[User interface change data]
• • • • •

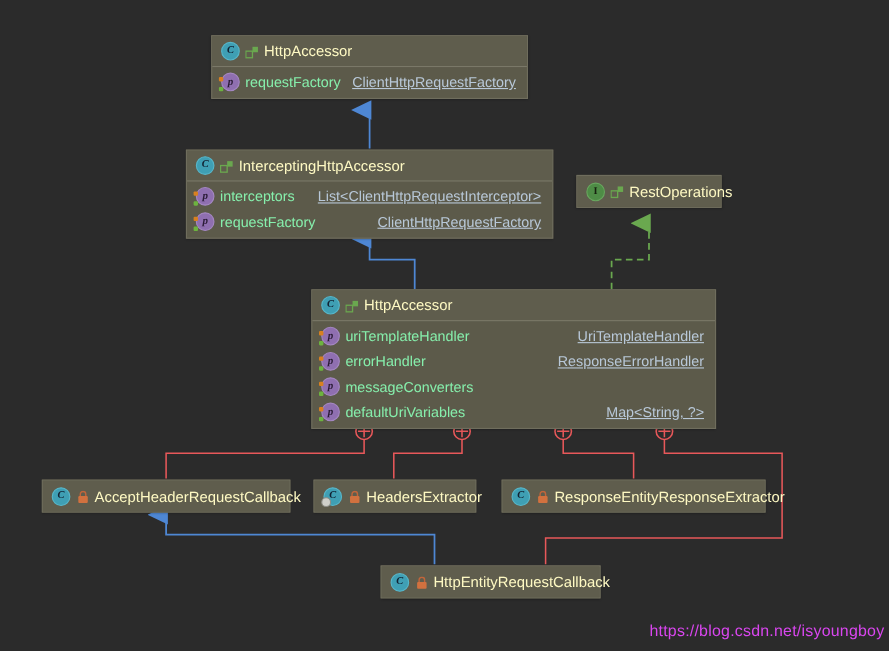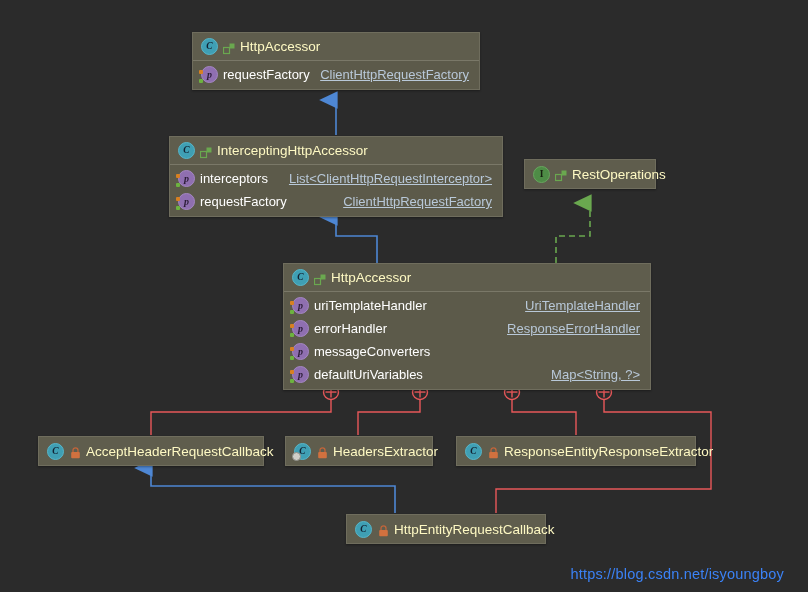--- a/index.html
+++ b/index.html
@@ -52,21 +52,21 @@
   }
   .node-body { padding: 2px 0 3px 0; }
   .row {
     display: flex;
     align-items: center;
     height: 23px;
     padding: 0 10px 0 8px;
     box-sizing: border-box;
   }
   .row-name {
-    color: #ffffff;
+    color: #86efac;
     font-size: 13px;
     white-space: nowrap;
     margin-left: 5px;
   }
   .row-type {
     color: #b8c8d8;
     font-size: 13px;
     white-space: nowrap;
     margin-left: auto;
     text-decoration: underline;
@@ -135,23 +135,23 @@
   }
   
   .ic-lock {
     width: 11px; height: 12px;
     margin-left: 6px;
   }
 
   
   .watermark {
     position: absolute;
-    right: 24px;
+    right: 4px;
     bottom: 10px;
-    color: #3b82f6;
+    color: #d946ef;
     font-size: 14.5px;
     letter-spacing: .2px;
     z-index: 3;
   }
 </style>
 </head>
 <body>
 
 <div id="canvas">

• • • • •

### WHAT THE EXERCISE ASKS
The task calls for every line of the data to be returned exactly, without pictures.

### OUTPUT BELOW
--- a/index.html
+++ b/index.html
@@ -52,21 +52,21 @@
   }
   .node-body { padding: 2px 0 3px 0; }
   .row {
     display: flex;
     align-items: center;
     height: 23px;
     padding: 0 10px 0 8px;
     box-sizing: border-box;
   }
   .row-name {
-    color: #ffffff;
+    color: #86efac;
     font-size: 13px;
     white-space: nowrap;
     margin-left: 5px;
   }
   .row-type {
     color: #b8c8d8;
     font-size: 13px;
     white-space: nowrap;
     margin-left: auto;
     text-decoration: underline;
@@ -135,23 +135,23 @@
   }
   
   .ic-lock {
     width: 11px; height: 12px;
     margin-left: 6px;
   }
 
   
   .watermark {
     position: absolute;
-    right: 24px;
+    right: 4px;
     bottom: 10px;
-    color: #3b82f6;
+    color: #d946ef;
     font-size: 14.5px;
     letter-spacing: .2px;
     z-index: 3;
   }
 </style>
 </head>
 <body>
 
 <div id="canvas">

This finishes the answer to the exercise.